Text extract:
★ ★ ★ ★

On 26 November 2019, 13 projects were recognised at an award ceremony at Parliament House in Canberra.
Community winners
Gold award winners
Women of Worth, Northern Territory
Women of Worth is a voluntary program that supports women integrating back into Northern Territory communities on release from prison. It provides support six months pre-release and 12 months post-release to women involved in the justice system, predominantly Aboriginal and Torres Strait Islander women. The program aims to empower women involved in the justice system to implement positive lifestyle changes. Women of Worth focuses on providing clients with strength-based case management support, learning opportunities to develop skills and capacity to reduce reoffending as well as practical assistance to re-engage with the community.
Since its inception in August 2015, the Women of Worth program has:
- supported 120 clients;
- provided 1,664 hours of individual case management;
- delivered education sessions to 107 women in Darwin Correctional Centre; and
- provided $16,192 worth of client brokerage to clients.
Women of Worth has more than halved recidivism rates for program participants. Correctional data show more than three-quarters of clients have successfully remained in the community after release from prison. The program has used evidence to shape a strength-based, client focused, inclusive and trauma-informed approach. It is flexible and responsive to the needs of its unique cohort of clients.
R4Respect, Queensland
R4Respect is a unique youth-led violence prevention program in which young people challenge violence-supportive attitudes and promote respectful relationships among their peers. The aim is to prevent antisocial behaviour and violence, including violence in personal or intimate relationships. R4Respect features four pillars in which young people are program leaders and the agents of change:
- a unique peer-to-peer educational model;
- a social media strategy;
- community awareness activities; and
- law reform and advocacy.
The program members are young people from diverse cultural backgrounds and identities, aged 17 to 24 years.
R4Respect has reached over 2,000 young people online and over 5,000 face to face, spreading positive messages about respect and what crosses the line into harm. Its use of peer-to-peer education on respectful relationships is innovative and effective. An independent evaluation found it had a very positive impact on young people’s attitudes towards respect in relationships and gender equality.
Encounter Youth Hindley Street Program, South Australia
The Hindley Street Program responds weekly to the complex issues of alcohol-fuelled violence, drug offences, sexual assault, antisocial behaviour and community safety concerns among young people in the night-time entertainment district in Hindley Street, Adelaide. This program uses evidence-based situational and social crime prevention theories to reduce and prevent crime. Trained Encounter Youth volunteers patrol Hindley Street in teams of four every Saturday night between 11 pm and 5 am, providing responsible supervision on a peer-level to young people. Volunteers assess, refer, support and report patrons in their moment of need or vulnerability.

★ ★ ★ ★

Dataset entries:
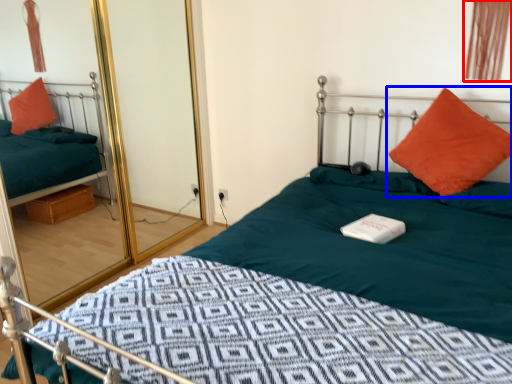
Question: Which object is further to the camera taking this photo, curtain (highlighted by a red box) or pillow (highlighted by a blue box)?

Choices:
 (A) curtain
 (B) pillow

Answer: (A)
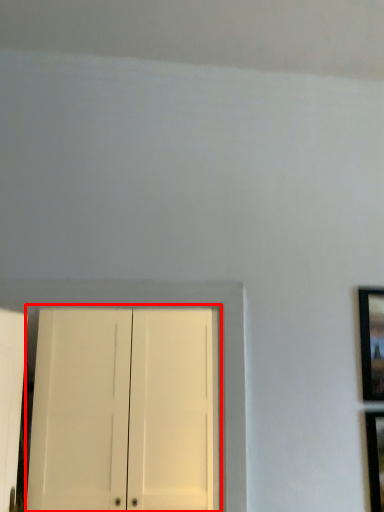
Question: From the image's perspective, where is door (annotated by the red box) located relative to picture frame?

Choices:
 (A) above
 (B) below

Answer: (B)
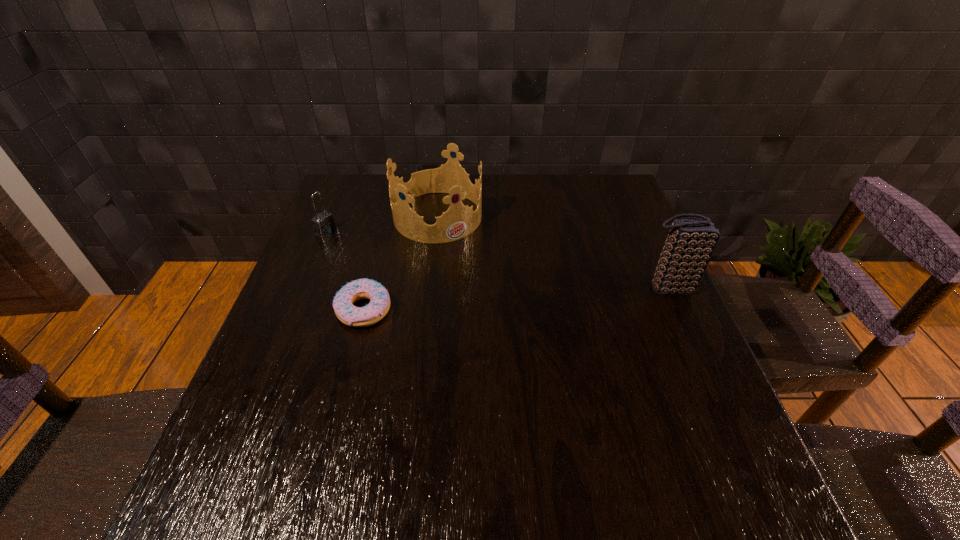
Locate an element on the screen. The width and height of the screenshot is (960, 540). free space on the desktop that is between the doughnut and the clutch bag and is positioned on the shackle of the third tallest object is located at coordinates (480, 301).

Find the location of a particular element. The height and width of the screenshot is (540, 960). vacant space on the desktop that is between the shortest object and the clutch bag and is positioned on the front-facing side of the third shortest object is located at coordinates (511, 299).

★ ★ ★ ★

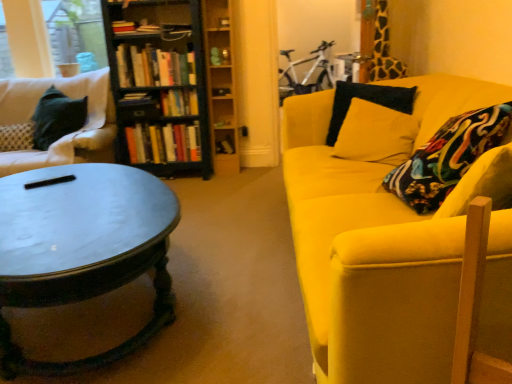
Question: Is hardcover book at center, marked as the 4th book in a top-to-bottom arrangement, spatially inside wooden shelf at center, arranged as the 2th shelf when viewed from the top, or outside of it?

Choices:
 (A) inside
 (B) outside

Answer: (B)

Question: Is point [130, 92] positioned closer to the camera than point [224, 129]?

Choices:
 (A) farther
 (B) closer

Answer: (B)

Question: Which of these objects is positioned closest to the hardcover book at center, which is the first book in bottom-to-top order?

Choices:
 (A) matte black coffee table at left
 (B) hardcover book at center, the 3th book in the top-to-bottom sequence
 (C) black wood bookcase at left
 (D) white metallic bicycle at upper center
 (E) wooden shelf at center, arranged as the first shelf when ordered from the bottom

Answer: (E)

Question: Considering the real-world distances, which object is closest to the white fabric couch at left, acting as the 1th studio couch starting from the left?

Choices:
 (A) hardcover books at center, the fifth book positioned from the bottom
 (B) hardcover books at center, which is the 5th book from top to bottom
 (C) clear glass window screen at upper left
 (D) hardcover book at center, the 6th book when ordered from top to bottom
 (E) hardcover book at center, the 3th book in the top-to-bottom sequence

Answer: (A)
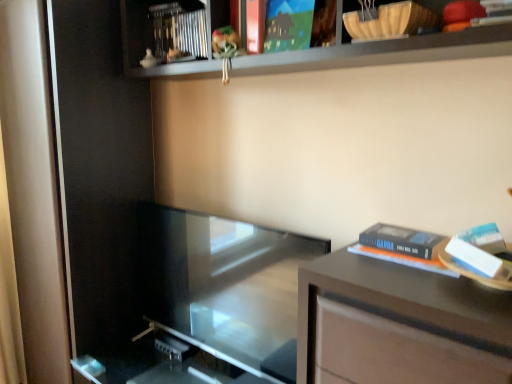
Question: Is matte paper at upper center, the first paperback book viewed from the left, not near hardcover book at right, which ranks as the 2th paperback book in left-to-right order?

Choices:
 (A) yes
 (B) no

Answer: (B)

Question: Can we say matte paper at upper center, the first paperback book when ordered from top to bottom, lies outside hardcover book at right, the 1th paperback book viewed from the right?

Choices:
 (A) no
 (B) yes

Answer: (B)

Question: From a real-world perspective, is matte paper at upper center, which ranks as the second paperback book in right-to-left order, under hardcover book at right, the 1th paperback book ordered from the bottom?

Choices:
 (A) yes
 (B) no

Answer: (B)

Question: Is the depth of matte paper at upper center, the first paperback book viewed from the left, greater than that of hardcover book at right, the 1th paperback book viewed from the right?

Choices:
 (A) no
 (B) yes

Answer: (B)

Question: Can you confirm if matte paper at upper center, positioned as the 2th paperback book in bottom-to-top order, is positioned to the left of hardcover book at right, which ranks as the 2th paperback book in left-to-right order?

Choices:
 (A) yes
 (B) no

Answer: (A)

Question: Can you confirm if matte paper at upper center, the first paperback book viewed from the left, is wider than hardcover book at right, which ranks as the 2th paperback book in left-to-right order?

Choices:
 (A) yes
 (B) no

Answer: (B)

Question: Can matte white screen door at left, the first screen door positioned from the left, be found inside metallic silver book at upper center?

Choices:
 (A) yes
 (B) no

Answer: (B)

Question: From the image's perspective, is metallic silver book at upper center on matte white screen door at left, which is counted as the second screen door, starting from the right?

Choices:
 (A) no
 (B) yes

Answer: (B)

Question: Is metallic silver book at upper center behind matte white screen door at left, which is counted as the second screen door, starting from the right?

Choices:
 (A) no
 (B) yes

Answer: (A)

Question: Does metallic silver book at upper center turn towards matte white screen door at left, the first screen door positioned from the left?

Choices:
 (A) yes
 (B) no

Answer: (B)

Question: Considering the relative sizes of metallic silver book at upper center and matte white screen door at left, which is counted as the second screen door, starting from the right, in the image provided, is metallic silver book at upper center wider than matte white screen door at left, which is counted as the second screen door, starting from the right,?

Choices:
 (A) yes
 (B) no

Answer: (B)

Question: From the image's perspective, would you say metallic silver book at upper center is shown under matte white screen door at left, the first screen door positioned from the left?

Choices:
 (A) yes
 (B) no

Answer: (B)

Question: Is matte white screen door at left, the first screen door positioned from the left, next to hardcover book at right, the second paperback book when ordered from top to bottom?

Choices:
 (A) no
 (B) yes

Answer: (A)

★ ★ ★ ★

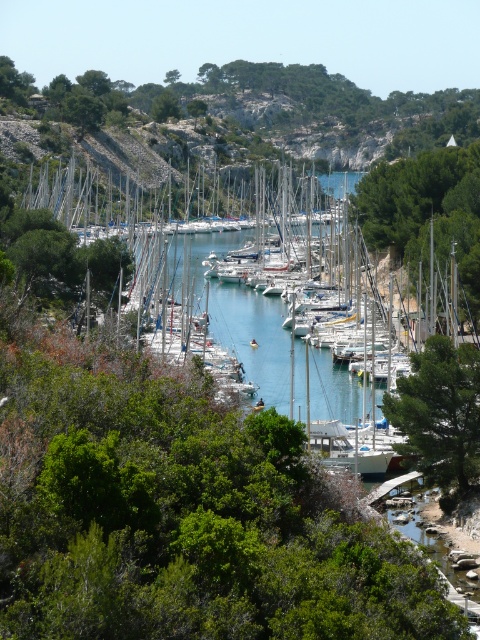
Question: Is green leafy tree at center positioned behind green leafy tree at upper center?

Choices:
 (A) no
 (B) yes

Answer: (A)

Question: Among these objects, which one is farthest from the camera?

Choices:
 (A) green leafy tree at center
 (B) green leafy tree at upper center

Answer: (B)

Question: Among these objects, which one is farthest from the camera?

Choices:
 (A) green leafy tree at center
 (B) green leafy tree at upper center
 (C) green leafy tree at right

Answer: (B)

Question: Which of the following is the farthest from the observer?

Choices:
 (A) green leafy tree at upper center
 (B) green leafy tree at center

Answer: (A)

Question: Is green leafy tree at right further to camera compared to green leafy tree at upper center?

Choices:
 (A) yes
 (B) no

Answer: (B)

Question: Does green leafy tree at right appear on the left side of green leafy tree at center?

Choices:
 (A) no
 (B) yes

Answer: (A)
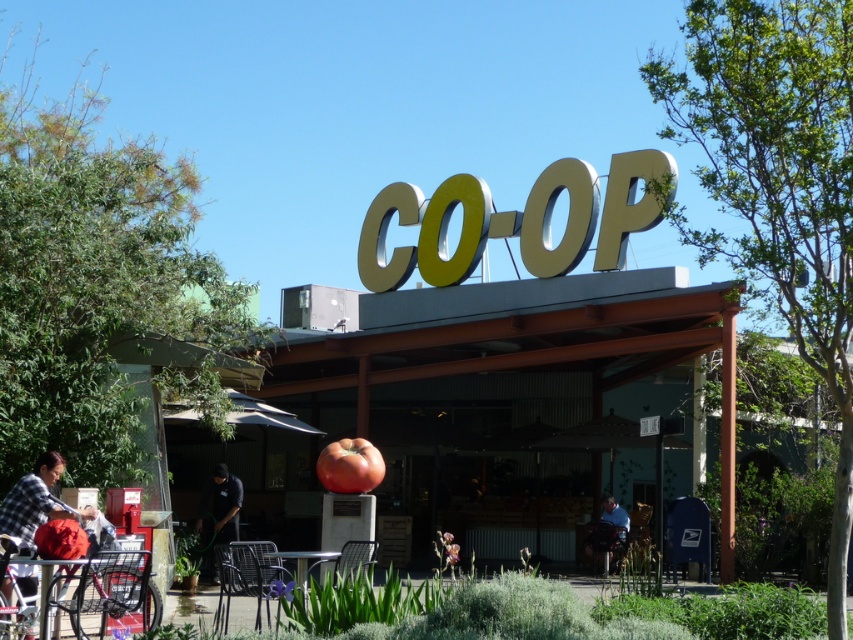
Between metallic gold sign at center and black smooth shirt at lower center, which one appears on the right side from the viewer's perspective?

★ ★ ★ ★

To do:
1/ Duplicate the awards text from "Since its inception" up to and including "brokerage to clients.".
2/ Please extract every line of the records that contains the word "wooden".
The awards text and the records are unrelated to each other.

Answers provided:
1/
Since its inception in August 2015, the Women of Worth program has:
- supported 120 clients;
- provided 1,664 hours of individual case management;
- delivered education sessions to 107 women in Darwin Correctional Centre; and
- provided $16,192 worth of client brokerage to clients.

2/
Question: Is hardcover book at center, marked as the 4th book in a top-to-bottom arrangement, spatially inside wooden shelf at center, arranged as the 2th shelf when viewed from the top, or outside of it?
 (E) wooden shelf at center, arranged as the first shelf when ordered from the bottom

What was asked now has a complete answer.